# Ice out. The fat lady has sang...



## STRONGPERSUADER (Nov 5, 2006)

It's over after this one boys n girls. Last two seasons spoiled us but still had some good times this season. C'mon spring gobblers and river smallies.


----------



## Andy130 (Jun 2, 2013)

It was done for me before the last warm up. I couldn't find good ice at any of the ponds I fish. I'm ready to get back out in the kayak anyway! Come on warm weather!


----------



## BIGEYURK25 (Apr 4, 2013)

Headed to the ice right now!


----------



## Minnowhead (Jan 12, 2011)

This guy doesn't know the meaning of quit!


----------



## huntindoggie22 (Mar 28, 2008)

Just got off the ice at shenango. Was sitting on 6 1/2 inches. Shore was getting week.


----------



## icebucketjohn (Dec 22, 2005)

.... Have CIGAR..... Will ICE FISH


----------



## Minnowhead (Jan 12, 2011)

Hoping it stays just s little bit longer...


----------



## icebucketjohn (Dec 22, 2005)

ONE MORE TIME!!!!!


----------



## icebucketjohn (Dec 22, 2005)

If the FAT LADY wasn't singing yesterday, she certainly was humming a few bars.


----------



## STRONGPERSUADER (Nov 5, 2006)

I may recant.... Could round 3 show up? Not sure how much base is left everywhere but we have some cold temps coming up. We'll see.


----------



## bobberbucket (Mar 30, 2008)

STRONGPERSUADER said:


> I may recant.... Could round 3 show up? Not sure how much base is left everywhere but we have some cold temps coming up. We'll see.

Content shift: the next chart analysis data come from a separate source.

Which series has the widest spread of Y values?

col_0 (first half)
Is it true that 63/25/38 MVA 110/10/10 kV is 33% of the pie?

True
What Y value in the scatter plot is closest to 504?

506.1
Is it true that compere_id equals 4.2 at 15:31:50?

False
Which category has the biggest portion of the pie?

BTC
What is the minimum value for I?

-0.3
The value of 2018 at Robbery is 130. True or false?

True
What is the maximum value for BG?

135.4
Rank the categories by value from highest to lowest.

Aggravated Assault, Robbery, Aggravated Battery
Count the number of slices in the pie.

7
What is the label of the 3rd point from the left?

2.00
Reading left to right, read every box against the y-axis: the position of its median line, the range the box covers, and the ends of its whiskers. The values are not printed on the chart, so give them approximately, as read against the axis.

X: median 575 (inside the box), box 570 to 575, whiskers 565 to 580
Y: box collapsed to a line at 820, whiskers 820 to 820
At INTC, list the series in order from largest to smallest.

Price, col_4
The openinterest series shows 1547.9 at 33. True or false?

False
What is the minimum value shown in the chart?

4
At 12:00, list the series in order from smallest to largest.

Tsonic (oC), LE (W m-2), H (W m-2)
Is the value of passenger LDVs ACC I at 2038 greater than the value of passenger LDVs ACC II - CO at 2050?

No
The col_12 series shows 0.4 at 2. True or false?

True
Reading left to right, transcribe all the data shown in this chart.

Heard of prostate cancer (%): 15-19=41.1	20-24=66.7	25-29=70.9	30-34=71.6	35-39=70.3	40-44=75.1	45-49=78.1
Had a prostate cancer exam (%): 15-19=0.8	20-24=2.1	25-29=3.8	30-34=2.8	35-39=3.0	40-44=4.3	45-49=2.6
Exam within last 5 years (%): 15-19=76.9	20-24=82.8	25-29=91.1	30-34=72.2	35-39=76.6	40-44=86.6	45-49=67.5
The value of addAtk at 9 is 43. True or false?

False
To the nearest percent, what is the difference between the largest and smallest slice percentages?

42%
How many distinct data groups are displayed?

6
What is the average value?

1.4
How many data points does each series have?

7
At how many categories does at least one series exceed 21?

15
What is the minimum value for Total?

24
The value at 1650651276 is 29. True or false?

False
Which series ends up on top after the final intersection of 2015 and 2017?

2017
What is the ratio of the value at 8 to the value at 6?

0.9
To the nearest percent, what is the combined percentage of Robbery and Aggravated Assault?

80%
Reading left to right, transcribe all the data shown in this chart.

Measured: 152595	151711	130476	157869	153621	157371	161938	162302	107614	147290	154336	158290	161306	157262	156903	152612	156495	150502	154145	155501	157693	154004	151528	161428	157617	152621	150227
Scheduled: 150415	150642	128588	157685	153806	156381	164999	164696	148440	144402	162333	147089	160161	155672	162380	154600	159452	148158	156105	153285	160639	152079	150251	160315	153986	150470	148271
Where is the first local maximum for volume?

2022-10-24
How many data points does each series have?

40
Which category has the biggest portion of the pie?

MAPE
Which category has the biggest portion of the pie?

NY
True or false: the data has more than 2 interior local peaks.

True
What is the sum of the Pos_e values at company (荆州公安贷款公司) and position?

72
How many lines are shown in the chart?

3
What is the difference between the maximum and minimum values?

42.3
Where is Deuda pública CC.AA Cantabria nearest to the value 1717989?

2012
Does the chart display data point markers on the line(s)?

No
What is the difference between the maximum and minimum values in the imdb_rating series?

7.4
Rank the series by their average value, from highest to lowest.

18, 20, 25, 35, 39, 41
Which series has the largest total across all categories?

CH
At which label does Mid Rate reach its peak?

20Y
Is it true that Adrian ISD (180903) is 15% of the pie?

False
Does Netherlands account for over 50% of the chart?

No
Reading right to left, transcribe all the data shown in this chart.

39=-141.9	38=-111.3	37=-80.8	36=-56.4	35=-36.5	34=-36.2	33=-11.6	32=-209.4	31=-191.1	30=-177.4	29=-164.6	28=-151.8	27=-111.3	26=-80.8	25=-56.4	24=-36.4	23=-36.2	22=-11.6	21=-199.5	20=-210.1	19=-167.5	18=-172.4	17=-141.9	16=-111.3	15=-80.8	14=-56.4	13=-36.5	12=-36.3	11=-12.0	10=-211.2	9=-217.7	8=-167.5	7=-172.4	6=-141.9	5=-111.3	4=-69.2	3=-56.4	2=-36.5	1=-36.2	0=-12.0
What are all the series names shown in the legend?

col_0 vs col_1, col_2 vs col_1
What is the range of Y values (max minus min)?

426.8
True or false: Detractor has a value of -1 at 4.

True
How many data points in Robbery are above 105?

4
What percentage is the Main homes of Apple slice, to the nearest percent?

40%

I put up all my gear yesterday.....but I'm not opposed to busting it back out if the need arises


----------



## icebucketjohn (Dec 22, 2005)

The Fat Lady is "Warming Up" behind the curtain, but not on the stage yet.


----------



## BRANDONFISHMAN (Jul 13, 2009)

icebucketjohn said:


> The Fat Lady is "Warming Up" behind the curtain, but not on the stage yet.
> 
> View attachment 203004


That lady better get stage fright


----------



## bobberbucket (Mar 30, 2008)

Tell that Heifer to hold up we gots some more feeshes to ice


----------



## AtticaFish (Nov 23, 2008)

I don't ever put my ice gear too far out of reach, but it doesn't look good. Not a bit of ice left anywhere around me. Weatherman must be pinching the fat lady's cheeks, she can't hold a tune high or low. I checked the weather 3 times today and it made a drastic change. The last change they updated to was an 'alert' status that pretty much said they are clueless what will happen over the next 3 days so keep checking back for details....... or look out the window i guess.


----------



## bobberbucket (Mar 30, 2008)

We may get another go round at OSP and a few other isolated areas but for the most part ice season is overrrr


----------



## STRONGPERSUADER (Nov 5, 2006)

Man I guess it is a drastic change. Oh well like I said.. Bring on spring turkeys and river smallies...


----------